For the apple filling, in a medium bowl, coat the apple slices with lemon juice to prevent browning. Add the brown sugar, flour, spices, salt and boiled cider and toss over the apples until they are evenly coated. Set aside.

For the crumble topping, beat together the butter and brown sugar until light. Stir in the oats, flour, spices, and salt until uniform. Set aside.
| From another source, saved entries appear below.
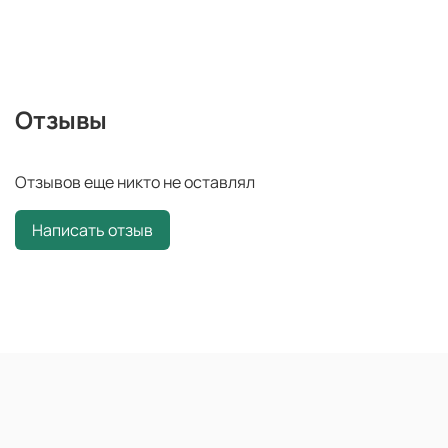
Отзывы
Отзывов еще никто не оставлял
Написать отзыв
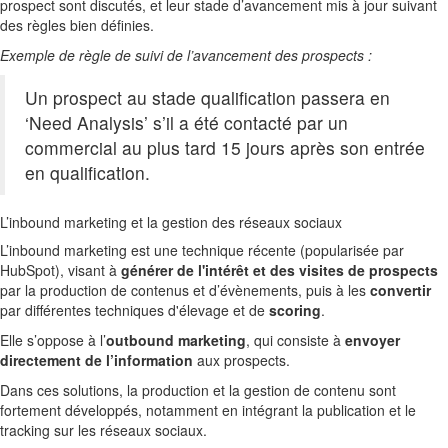
prospect sont discutés, et leur stade d’avancement mis à jour suivant
des règles bien définies.
Exemple de règle de suivi de l’avancement des prospects :
Un prospect au stade qualification passera en
‘Need Analysis’ s’il a été contacté par un
commercial au plus tard 15 jours après son entrée
en qualification.
L’inbound marketing et la gestion des réseaux sociaux
L’inbound marketing est une technique récente (popularisée par
HubSpot), visant à
générer de l'intérêt et des visites de prospects
par la production de contenus et d’évènements, puis à les
convertir
par différentes techniques d'élevage et de
scoring
.
Elle s’oppose à l’
outbound marketing
, qui consiste à
envoyer
directement de l’information
aux prospects.
Dans ces solutions, la production et la gestion de contenu sont
fortement développés, notamment en intégrant la publication et le
tracking sur les réseaux sociaux.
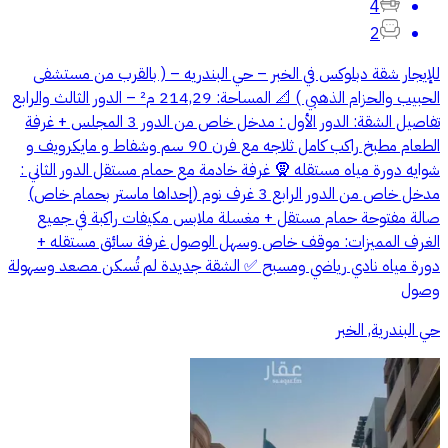
4
2
للإيجار شقة دبلوكس في الخبر – حي البندريه – ( بالقرب من مستشفى
الحبيب والحزام الذهبي ) 📐 المساحة: 214,29 م² – الدور الثالث والرابع
تفاصيل الشقة: الدور الأول : مدخل خاص من الدور 3 المجلس + غرفة
الطعام مطبخ راكب كامل ثلاجه مع فرن 90 سم وشفاط و مايكرويف و
شوايه دورة مياه مستقله 🧕 غرفة خادمة مع حمام مستقل الدور الثاني :
مدخل خاص من الدور الرابع 3 غرف نوم (إحداها ماستر بحمام خاص)
صالة مفتوحة حمام مستقل + مغسلة ملابس مكيفات راكبة في جميع
الغرف المميزات: موقف خاص وسهل الوصول غرفة سائق مستقله +
دورة مياه نادي رياضي ومسبح ✅️ الشقة جديدة لم تُسكن مصعد وسهولة
وصول
حي البندرية, الخبر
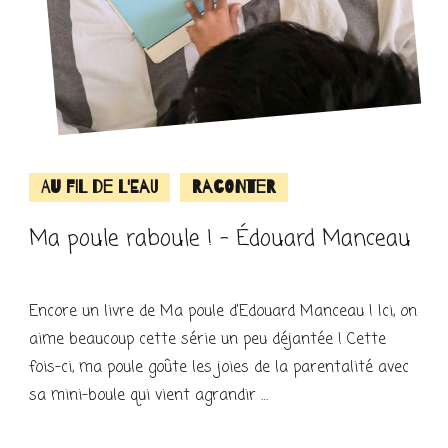
Au fil de l'eau
Raconter
Ma poule raboule ! – Édouard Manceau
Encore un livre de Ma poule d’Edouard Manceau ! Ici, on
aime beaucoup cette série un peu déjantée ! Cette
fois-ci, ma poule goûte les joies de la parentalité avec
sa mini-boule qui vient agrandir …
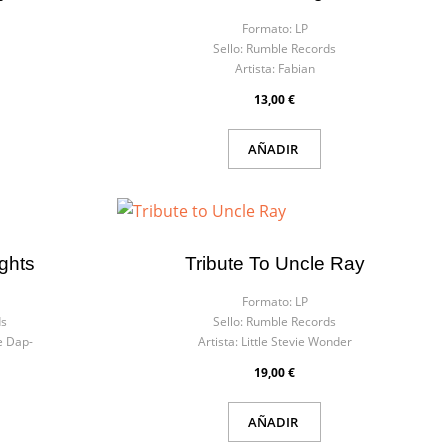
Formato:
LP
Sello:
Rumble Records
Artista:
Fabian
13,00 €
AÑADIR
ghts
Tribute To Uncle Ray
Formato:
LP
ds
Sello:
Rumble Records
e Dap-
Artista:
Little Stevie Wonder
19,00 €
AÑADIR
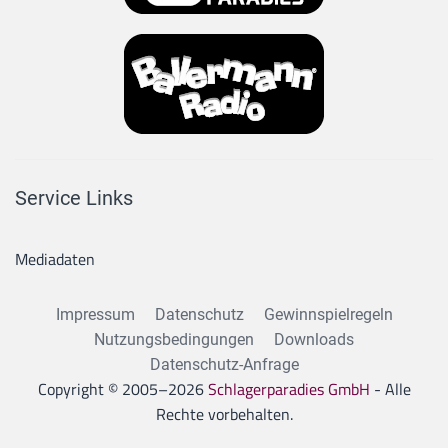
Service Links
Mediadaten
Impressum
Datenschutz
Gewinnspielregeln
Nutzungsbedingungen
Downloads
Datenschutz-Anfrage
Copyright © 2005–
2026
Schlagerparadies GmbH
- Alle
Rechte vorbehalten.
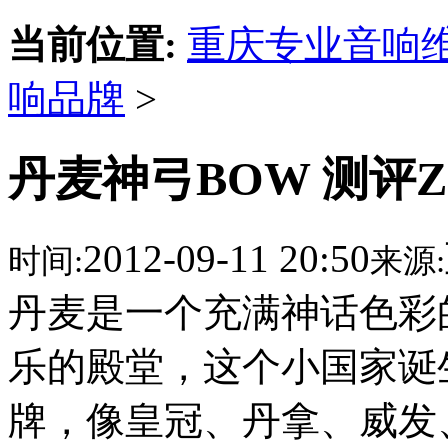
当前位置:
重庆专业音响
响品牌
>
丹麦神弓BOW 测评ZZ-
2012-09-11 20:50
时间:
来源:
丹麦是一个充满神话色彩
乐的殿堂，这个小国家诞
牌，像皇冠、丹拿、威发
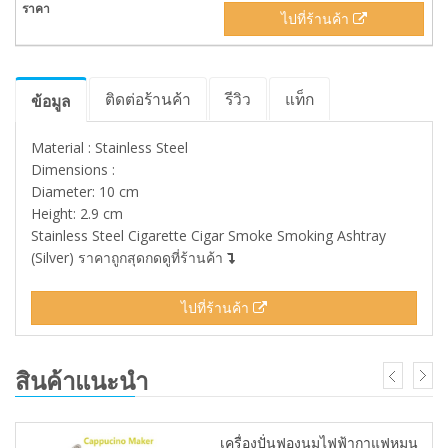
ไปที่ร้านค้า
ติดต่อร้านค้า
รีวิว
แท็ก
ข้อมูล
Material : Stainless Steel
Dimensions :
Diameter: 10 cm
Height: 2.9 cm
Stainless Steel Cigarette Cigar Smoke Smoking Ashtray
(Silver) ราคาถูกสุดกดดูที่ร้านค้า
ไปที่ร้านค้า
สินค้าแนะนำ
เครื่องปั่นฟองนมไฟฟ้ากาแฟหมุน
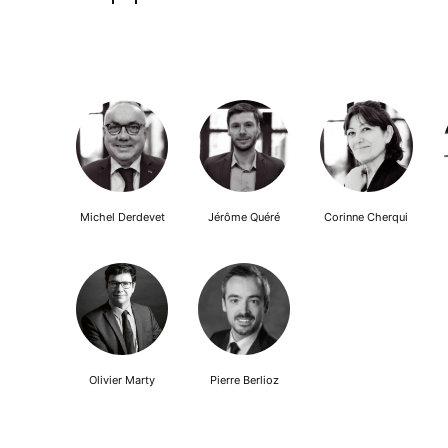
Michel Derdevet
Jérôme Quéré
Corinne Cherqui
Olivier Marty
Pierre Berlioz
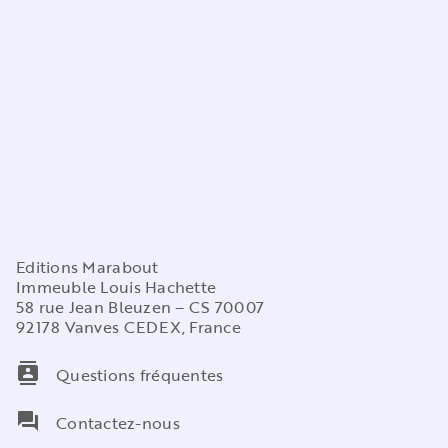
Editions Marabout
Immeuble Louis Hachette
58 rue Jean Bleuzen – CS 70007
92178 Vanves CEDEX, France
contacts
Questions fréquentes
question_answer
Contactez-nous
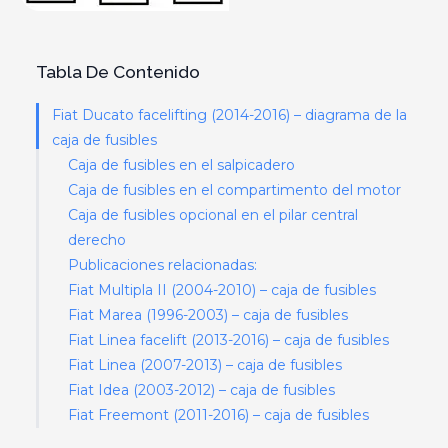
Tabla De Contenido
Fiat Ducato facelifting (2014-2016) – diagrama de la
caja de fusibles
Caja de fusibles en el salpicadero
Caja de fusibles en el compartimento del motor
Caja de fusibles opcional en el pilar central
derecho
Publicaciones relacionadas:
Fiat Multipla II (2004-2010) – caja de fusibles
Fiat Marea (1996-2003) – caja de fusibles
Fiat Linea facelift (2013-2016) – caja de fusibles
Fiat Linea (2007-2013) – caja de fusibles
Fiat Idea (2003-2012) – caja de fusibles
Fiat Freemont (2011-2016) – caja de fusibles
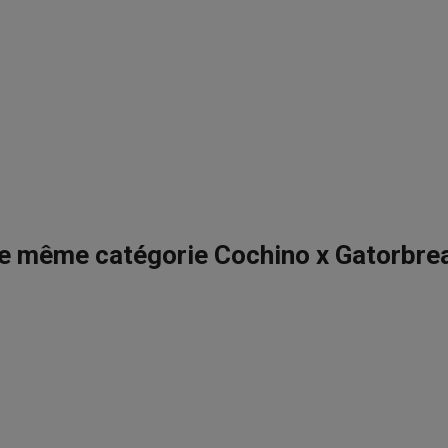
e même catégorie Cochino x Gatorbre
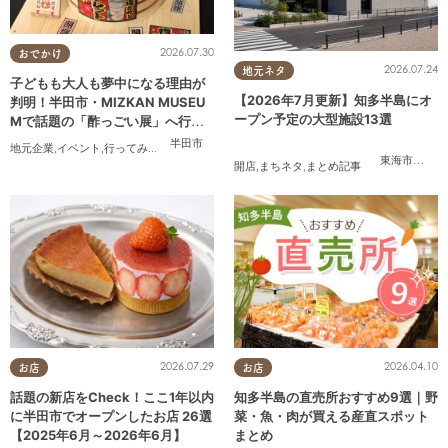
2026.07.30
おでかけ
2026.07.24
地元ネタ
子どもも大人も夢中になる理由が
【2026年7月更新】知多半島にオ
判明！半田市・MIZKAN MUSEU
ープン予定の大型施設13選
Mで話題の「酢っごい展」へ行っ
てみた｜7/25(土)～8/30(日)／ち
半田市
地元企業
,
イベント
,
行ってみたレポ
,
ちたまる広告
,
親子
,
家族
,
友人
たまる広告
東海市
,
大府
開店
,
まちネタ
,
まとめ記事
2026.07.29
2026.04.10
お店
お店
話題の新店をCheck！ここ1年以内
知多半島の直売所おすすめ9選｜野
に半田市でオープンしたお店 26選
菜・魚・肉が買える産直スポット
【2025年6月～2026年6月】
まとめ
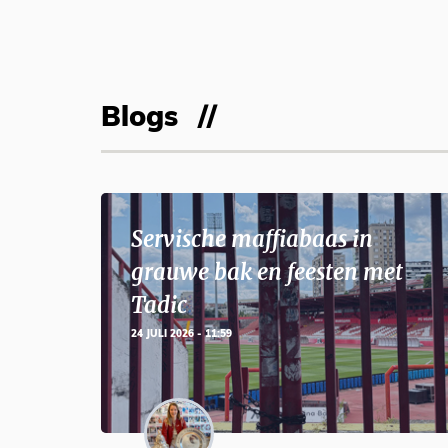
Blogs
Servische maffiabaas in
grauwe bak en feesten met
Tadic
24 JULI 2026 - 11:59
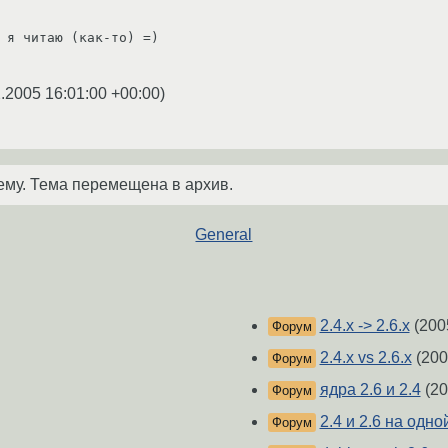
 я читаю (как-то) =)

.2005 16:01:00 +00:00
)
ему. Тема перемещена в архив.
General
2.4.х -> 2.6.х
(200
Форум
2.4.x vs 2.6.x
(200
Форум
ядра 2.6 и 2.4
(20
Форум
2.4 и 2.6 на одн
Форум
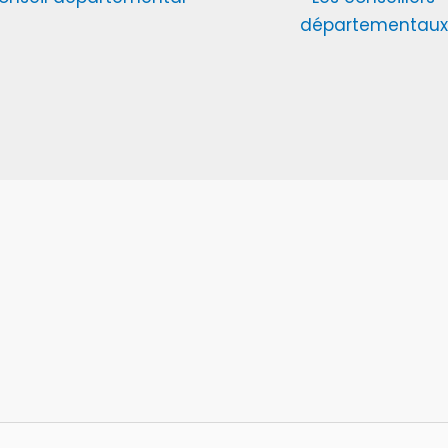
départementaux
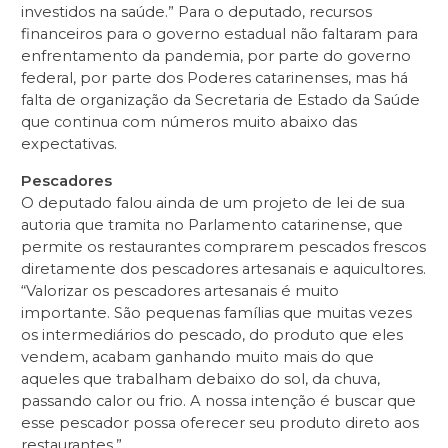
investidos na saúde.” Para o deputado, recursos
financeiros para o governo estadual não faltaram para
enfrentamento da pandemia, por parte do governo
federal, por parte dos Poderes catarinenses, mas há
falta de organização da Secretaria de Estado da Saúde
que continua com números muito abaixo das
expectativas.
Pescadores
O deputado falou ainda de um projeto de lei de sua
autoria que tramita no Parlamento catarinense, que
permite os restaurantes comprarem pescados frescos
diretamente dos pescadores artesanais e aquicultores.
“Valorizar os pescadores artesanais é muito
importante. São pequenas famílias que muitas vezes
os intermediários do pescado, do produto que eles
vendem, acabam ganhando muito mais do que
aqueles que trabalham debaixo do sol, da chuva,
passando calor ou frio. A nossa intenção é buscar que
esse pescador possa oferecer seu produto direto aos
restaurantes.”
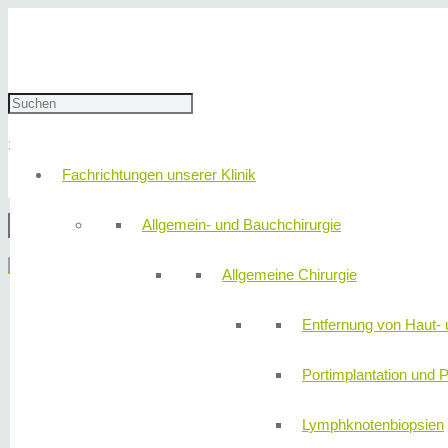
Klinik310-25
30. Mai 2023
redaktion
Fachrichtungen unserer Klinik
Allgemein- und Bauchchirurgie
© 2
Menü
Allgemeine Chirurgie
Entfernung von Haut- 
Portimplantation und P
Lymphknotenbiopsien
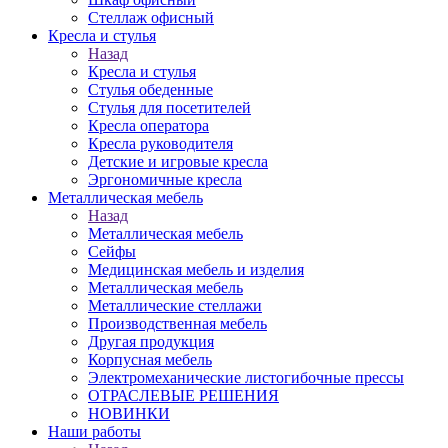
Стеллаж офисный
Кресла и стулья
Назад
Кресла и стулья
Стулья обеденные
Стулья для посетителей
Кресла оператора
Кресла руководителя
Детские и игровые кресла
Эргономичные кресла
Металлическая мебель
Назад
Металлическая мебель
Сейфы
Медицинская мебель и изделия
Металлическая мебель
Металлические стеллажи
Производственная мебель
Другая продукция
Корпусная мебель
Электромеханические листогибочные прессы
ОТРАСЛЕВЫЕ РЕШЕНИЯ
НОВИНКИ
Наши работы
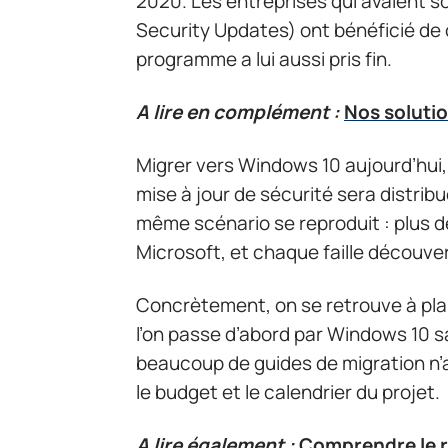
2020. Les entreprises qui avaient 
Security Updates) ont bénéficié de 
programme a lui aussi pris fin.
A lire en complément :
Nos soluti
Migrer vers Windows 10 aujourd’hui,
mise à jour de sécurité sera distrib
même scénario se reproduit : plus d
Microsoft, et chaque faille découve
Concrètement, on se retrouve à pla
l’on passe d’abord par Windows 10 s
beaucoup de guides de migration n’a
le budget et le calendrier du projet.
A lire également :
Comprendre le 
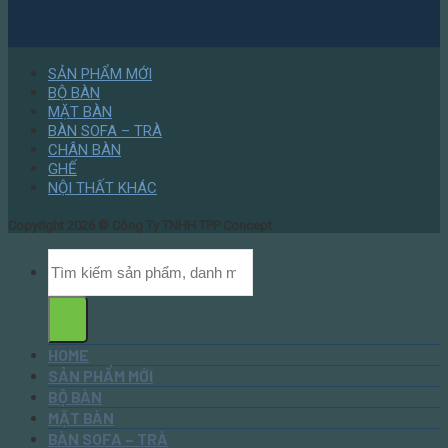
SẢN PHẨM MỚI
BỘ BÀN
MẶT BÀN
BÀN SOFA – TRÀ
CHÂN BÀN
GHẾ
NỘI THẤT KHÁC
Copyright 2026 ©
Công Ty TNHH TPP Concept
HOME
SẢN PHẨM MỚI
BỘ BÀN
MẶT BÀN
BÀN SOFA – TRÀ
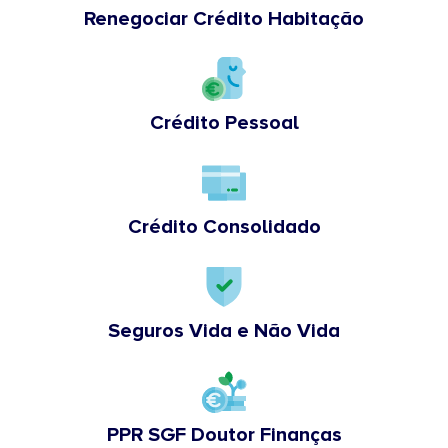
Renegociar Crédito Habitação
Crédito Pessoal
Crédito Consolidado
Seguros Vida e Não Vida
PPR SGF Doutor Finanças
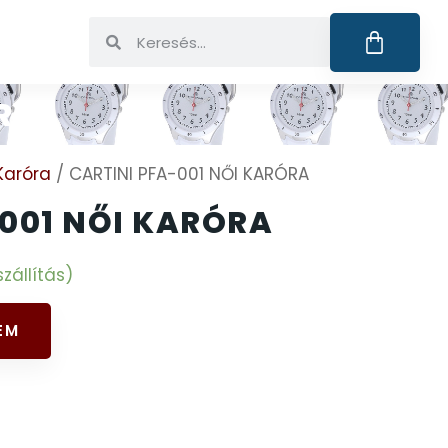
RA
Karóra
/ CARTINI PFA-001 NŐI KARÓRA
-001 NŐI KARÓRA
zállítás)
EM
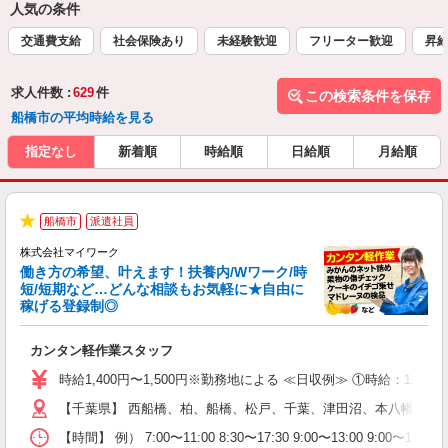
人気の条件
交通費支給
社会保険あり
未経験歓迎
フリーター歓迎
昇
求人件数 :
629
件
この検索条件を保存
船橋市の平均時給を見る
指定なし
新着順
時給順
日給順
月給順
船橋市
派遣社員
★
株式会社マイワーク
働き方の希望、叶えます！扶養内/Wワーク/時
短/短期など…どんな相談もお気軽に★自由に
稼げる登録制◎
き
カンタン軽作業スタッフ
履
歓
時給1,400円〜1,500円※勤務地による ≪日収例≫ ①時給：1,5
躍
【千葉県】 西船橋、柏、船橋、松戸、千葉、津田沼、本八幡、市
（
週
【時間】 例） 7:00〜11:00 8:30〜17:30 9:00〜1
シ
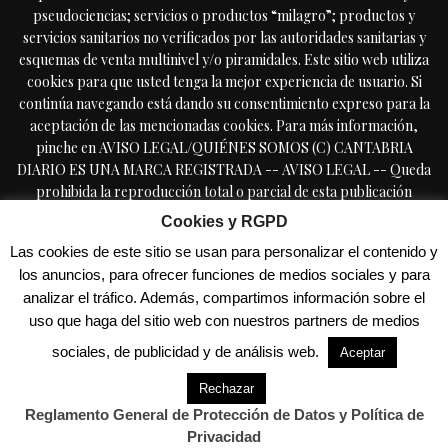
pseudociencias; servicios o productos “milagro”; productos y
servicios sanitarios no verificados por las autoridades sanitarias y
esquemas de venta multinivel y/o piramidales. Este sitio web utiliza
cookies para que usted tenga la mejor experiencia de usuario. Si
continúa navegando está dando su consentimiento expreso para la
aceptación de las mencionadas cookies. Para más información,
pinche en AVISO LEGAL/QUIÉNES SOMOS (C) CANTABRIA
DIARIO ES UNA MARCA REGISTRADA -- AVISO LEGAL -- Queda
prohibida la reproducción total o parcial de esta publicación
periódica, por cualquier medio o procedimiento, sin tener la
Cookies y RGPD
autorización previa, expresa y por escrito del editor, incluyendo el
Las cookies de este sitio se usan para personalizar el contenido y
uso directa o indirectamente comercial en forma de reseñas,
los anuncios, para ofrecer funciones de medios sociales y para
resúmenes, o extractos de prensa, a lo que se manifiesta oposición
analizar el tráfico. Además, compartimos información sobre el
expresa. Copyright © 2009-2025 CantabriaDiario.com Cantabria
uso que haga del sitio web con nuestros partners de medios
Diario es una marca registrada - TODOS LOS DERECHOS
RESERVADOS - - PROHIBIDA LA REPRODUCCIÓN SIN
sociales, de publicidad y de análisis web.
Aceptar
PERMISO PREVIO - Reglamento General de Protección de Datos /
Política de Privacidad
Rechazar
Reglamento General de Protección de Datos y Política de
Privacidad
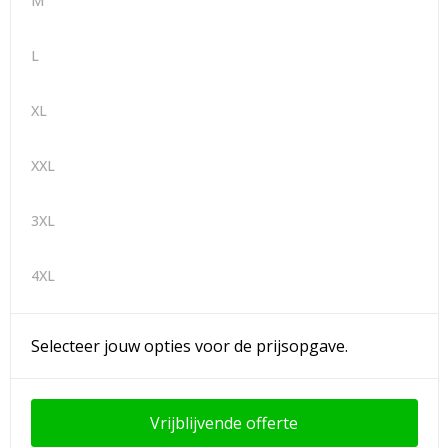
M
L
XL
XXL
3XL
4XL
Selecteer jouw opties voor de prijsopgave.
Vrijblijvende offerte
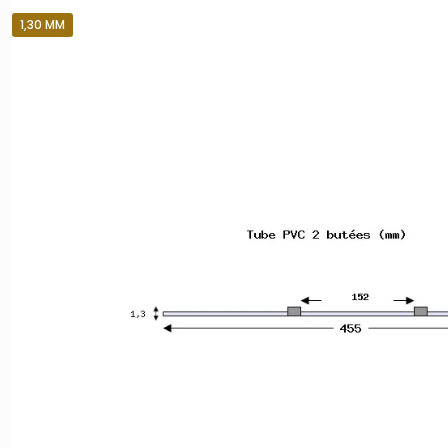
1,30 MM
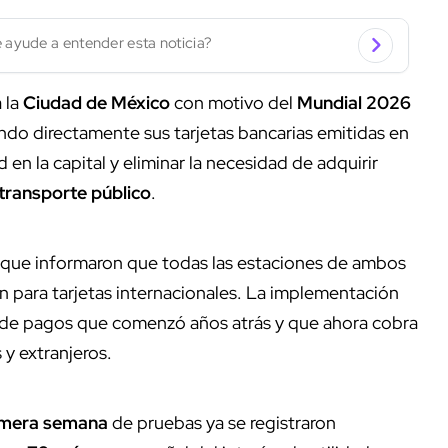
 ayude a entender esta noticia?
 la
Ciudad de México
con motivo del
Mundial 2026
ando directamente sus tarjetas bancarias emitidas en
d en la capital y eliminar la necesidad de adquirir
transporte público
.
 que informaron que todas las estaciones de ambos
 para tarjetas internacionales. La implementación
 de pagos que comenzó años atrás y que ahora cobra
 y extranjeros.
imera semana
de pruebas ya se registraron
On a lightly floured surface, roll out the pie dough round into a 12-inch circle. Place the round into a 9-inch pie plate (or tart pan), folding the edges under and pressing into a decorative pattern. Place the prepared apples into the pie round, mounding them in the center. Break off small pieces of the crumble topping and sprinkle uniformly over the top.

Brush the exposed edges of the pie dough with milk to help them brown. Bake for 55-60 minutes, or until the crumble and crust are golden brown. If the edges begin to darken too quickly, cover with aluminum foil to prevent additional browning.

Cool the pie for at least 3 hours before slicing to allow the juices to set. Drizzle each slice with 1-2 tablespoons of warm caramel sauce before serving.

*To create a vegan version of the pie, use a dairy-free margarine for the butter in the crust and crumble (I prefer Earth Balance Vegan Butter), almond or soy milk for brushing, and a recipe for vegan caramel sauce.